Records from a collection
'''
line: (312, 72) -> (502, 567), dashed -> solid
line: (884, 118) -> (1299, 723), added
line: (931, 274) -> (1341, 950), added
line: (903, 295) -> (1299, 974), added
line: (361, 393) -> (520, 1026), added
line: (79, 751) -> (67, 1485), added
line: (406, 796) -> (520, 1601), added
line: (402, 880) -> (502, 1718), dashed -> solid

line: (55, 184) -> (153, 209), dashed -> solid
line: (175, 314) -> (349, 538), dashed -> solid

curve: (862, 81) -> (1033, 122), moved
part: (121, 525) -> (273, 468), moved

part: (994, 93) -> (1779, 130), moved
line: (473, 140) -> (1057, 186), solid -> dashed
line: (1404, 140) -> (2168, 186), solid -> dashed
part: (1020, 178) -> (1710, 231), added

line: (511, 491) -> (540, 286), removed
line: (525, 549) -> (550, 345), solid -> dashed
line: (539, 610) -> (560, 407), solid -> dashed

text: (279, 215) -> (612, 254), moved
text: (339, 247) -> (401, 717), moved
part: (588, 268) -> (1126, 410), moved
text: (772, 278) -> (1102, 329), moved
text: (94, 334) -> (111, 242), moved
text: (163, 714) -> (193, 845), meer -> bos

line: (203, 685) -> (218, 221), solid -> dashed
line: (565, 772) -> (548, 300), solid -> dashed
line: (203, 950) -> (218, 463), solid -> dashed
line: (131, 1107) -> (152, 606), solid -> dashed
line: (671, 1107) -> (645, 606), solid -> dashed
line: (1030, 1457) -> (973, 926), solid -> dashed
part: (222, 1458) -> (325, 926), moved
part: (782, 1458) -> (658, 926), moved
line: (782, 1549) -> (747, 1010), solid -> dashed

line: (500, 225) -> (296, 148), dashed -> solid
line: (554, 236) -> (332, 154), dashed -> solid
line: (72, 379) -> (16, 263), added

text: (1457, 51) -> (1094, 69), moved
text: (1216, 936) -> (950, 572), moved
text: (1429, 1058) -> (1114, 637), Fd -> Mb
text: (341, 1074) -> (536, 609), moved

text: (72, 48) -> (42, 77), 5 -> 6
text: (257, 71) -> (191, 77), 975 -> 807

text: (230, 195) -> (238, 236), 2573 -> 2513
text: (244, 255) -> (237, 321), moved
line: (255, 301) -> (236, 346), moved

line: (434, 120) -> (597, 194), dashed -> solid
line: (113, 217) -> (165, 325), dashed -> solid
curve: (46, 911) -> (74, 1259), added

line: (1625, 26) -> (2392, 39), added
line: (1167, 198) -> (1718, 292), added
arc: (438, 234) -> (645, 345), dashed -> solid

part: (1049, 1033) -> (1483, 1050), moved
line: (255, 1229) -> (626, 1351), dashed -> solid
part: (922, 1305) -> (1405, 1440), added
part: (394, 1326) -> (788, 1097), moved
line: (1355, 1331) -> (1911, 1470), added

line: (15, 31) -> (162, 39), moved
'''
Your objective – All lines from the opening of the records through the line where "line: (473, 140)" occurs are to be output verbatim. No other line belongs in the answer.

Task answer –
line: (312, 72) -> (502, 567), dashed -> solid
line: (884, 118) -> (1299, 723), added
line: (931, 274) -> (1341, 950), added
line: (903, 295) -> (1299, 974), added
line: (361, 393) -> (520, 1026), added
line: (79, 751) -> (67, 1485), added
line: (406, 796) -> (520, 1601), added
line: (402, 880) -> (502, 1718), dashed -> solid

line: (55, 184) -> (153, 209), dashed -> solid
line: (175, 314) -> (349, 538), dashed -> solid

curve: (862, 81) -> (1033, 122), moved
part: (121, 525) -> (273, 468), moved

part: (994, 93) -> (1779, 130), moved
line: (473, 140) -> (1057, 186), solid -> dashed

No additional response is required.